Do you still stand by your higher volume stuff like the 500 rep shoulder as short term specialisation for certain body parts? Or would you now cut the number of sets down?
I’ve been doing 1 or 2 bigger exercises for 3 sets, aiming for quantifiable progression followed up with 2 or 3 runs of a giant/tri set aiming for maximum tension and failure. This approach has been working really well, much better than any higher volume approach I have ever tried for overall mass building. I’m looking at really bringing up my quads as fast as possible and I’m not really sure what kinda volume to go with!
Yes I still like short periods of even specialization stuff using higher volumes but it’s temporary.

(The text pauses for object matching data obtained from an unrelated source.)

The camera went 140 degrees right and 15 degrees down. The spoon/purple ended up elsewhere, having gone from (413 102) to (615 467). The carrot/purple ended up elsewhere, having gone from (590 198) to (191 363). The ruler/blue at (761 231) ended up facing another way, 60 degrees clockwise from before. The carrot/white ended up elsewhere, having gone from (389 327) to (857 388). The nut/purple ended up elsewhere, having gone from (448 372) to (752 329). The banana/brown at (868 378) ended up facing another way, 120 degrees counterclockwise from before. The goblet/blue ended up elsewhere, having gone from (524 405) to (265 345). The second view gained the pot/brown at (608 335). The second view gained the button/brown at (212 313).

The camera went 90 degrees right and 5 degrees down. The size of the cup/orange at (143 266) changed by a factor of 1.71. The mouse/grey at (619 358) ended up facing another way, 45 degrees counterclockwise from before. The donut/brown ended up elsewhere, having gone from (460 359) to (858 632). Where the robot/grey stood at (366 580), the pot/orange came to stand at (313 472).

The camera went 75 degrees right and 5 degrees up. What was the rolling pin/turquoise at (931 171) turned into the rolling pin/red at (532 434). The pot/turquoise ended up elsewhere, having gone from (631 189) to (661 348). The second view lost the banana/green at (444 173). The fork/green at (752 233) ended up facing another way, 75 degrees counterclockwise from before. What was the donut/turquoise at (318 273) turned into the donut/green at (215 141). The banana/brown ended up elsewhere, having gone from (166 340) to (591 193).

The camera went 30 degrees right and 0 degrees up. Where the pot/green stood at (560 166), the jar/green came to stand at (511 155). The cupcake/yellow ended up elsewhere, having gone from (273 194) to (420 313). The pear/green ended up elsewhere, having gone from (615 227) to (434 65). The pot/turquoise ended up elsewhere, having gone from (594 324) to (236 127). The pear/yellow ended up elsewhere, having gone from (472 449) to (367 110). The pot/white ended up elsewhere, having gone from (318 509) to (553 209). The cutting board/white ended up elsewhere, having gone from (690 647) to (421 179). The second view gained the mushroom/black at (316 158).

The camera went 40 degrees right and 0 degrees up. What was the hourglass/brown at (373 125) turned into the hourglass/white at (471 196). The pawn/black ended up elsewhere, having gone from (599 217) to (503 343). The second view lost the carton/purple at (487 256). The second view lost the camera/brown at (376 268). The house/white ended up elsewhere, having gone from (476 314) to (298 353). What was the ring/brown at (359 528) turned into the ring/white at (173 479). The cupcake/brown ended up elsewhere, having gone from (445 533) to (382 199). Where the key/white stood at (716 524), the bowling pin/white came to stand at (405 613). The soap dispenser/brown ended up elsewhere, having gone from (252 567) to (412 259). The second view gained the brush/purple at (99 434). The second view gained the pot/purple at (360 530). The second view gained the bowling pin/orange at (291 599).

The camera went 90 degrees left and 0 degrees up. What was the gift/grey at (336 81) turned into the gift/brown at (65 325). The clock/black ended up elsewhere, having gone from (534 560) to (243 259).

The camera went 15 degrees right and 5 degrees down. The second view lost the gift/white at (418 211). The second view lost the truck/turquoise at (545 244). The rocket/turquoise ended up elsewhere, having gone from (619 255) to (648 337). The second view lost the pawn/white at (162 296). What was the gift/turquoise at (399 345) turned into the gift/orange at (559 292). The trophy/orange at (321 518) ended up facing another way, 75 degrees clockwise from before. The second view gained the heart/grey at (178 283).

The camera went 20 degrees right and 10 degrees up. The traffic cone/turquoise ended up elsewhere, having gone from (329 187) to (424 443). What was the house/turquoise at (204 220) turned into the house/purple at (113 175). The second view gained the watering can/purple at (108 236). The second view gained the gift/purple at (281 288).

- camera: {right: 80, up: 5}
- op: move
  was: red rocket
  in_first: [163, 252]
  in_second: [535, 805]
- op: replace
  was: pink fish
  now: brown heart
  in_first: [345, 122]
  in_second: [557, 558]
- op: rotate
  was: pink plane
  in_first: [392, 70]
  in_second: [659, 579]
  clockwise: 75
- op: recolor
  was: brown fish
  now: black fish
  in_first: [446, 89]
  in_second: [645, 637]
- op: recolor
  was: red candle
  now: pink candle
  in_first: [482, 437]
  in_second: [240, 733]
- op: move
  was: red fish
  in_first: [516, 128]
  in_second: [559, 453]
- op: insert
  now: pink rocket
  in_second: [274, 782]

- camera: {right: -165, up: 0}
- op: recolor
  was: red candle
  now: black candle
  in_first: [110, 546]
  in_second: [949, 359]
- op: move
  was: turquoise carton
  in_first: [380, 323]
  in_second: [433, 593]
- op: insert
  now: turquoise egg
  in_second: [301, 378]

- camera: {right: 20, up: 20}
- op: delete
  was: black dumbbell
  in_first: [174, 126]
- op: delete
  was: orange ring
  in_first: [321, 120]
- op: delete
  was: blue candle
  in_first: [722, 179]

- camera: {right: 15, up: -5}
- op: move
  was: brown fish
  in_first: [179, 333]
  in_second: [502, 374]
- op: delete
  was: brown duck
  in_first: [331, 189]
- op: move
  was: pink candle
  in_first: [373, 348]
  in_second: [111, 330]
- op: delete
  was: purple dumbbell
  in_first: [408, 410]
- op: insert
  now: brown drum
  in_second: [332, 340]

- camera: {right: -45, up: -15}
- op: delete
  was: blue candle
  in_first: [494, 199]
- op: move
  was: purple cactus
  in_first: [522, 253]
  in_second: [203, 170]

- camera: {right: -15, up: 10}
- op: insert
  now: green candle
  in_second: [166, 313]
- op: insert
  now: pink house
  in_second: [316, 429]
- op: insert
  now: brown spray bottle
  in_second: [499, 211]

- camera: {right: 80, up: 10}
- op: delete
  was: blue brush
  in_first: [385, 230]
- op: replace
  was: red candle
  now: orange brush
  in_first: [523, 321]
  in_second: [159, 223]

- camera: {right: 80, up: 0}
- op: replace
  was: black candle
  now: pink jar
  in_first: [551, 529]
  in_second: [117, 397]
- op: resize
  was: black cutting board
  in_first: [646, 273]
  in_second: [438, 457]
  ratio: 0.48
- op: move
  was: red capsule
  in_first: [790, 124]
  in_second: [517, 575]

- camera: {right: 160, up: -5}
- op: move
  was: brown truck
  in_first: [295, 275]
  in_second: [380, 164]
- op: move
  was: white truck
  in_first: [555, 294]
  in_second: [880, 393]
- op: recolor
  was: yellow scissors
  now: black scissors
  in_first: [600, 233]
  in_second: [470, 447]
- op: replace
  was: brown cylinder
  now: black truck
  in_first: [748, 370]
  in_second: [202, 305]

There won’t be a routine in this piece because I will be looking at the dose response of volume to hypertrophy.
Basically, from every study ever done looking at said relationship, there’s an inverse U curve where volume does have correlation with muscle growth, but only up to a point. Then you’re just doing a lot of extra work with no benefit. Somewhere in the realm of 8-18 sets is going to be the right spot for 99% of people. My recommendation is to start on the low end of that and focus on increasing strength in the right rep ranges, i.e. 10-20 for legs. Volume is not the primary driver for growth. It’s tension and progressive overload.
Thanks, Yeah I can see that I’m lacking hams and glutes so will need to get that in.
I struggle with training hams from home, just can’t seem to get anything to feel right and get a good contraction. Getting the DB in place for ham curls is a nightmare!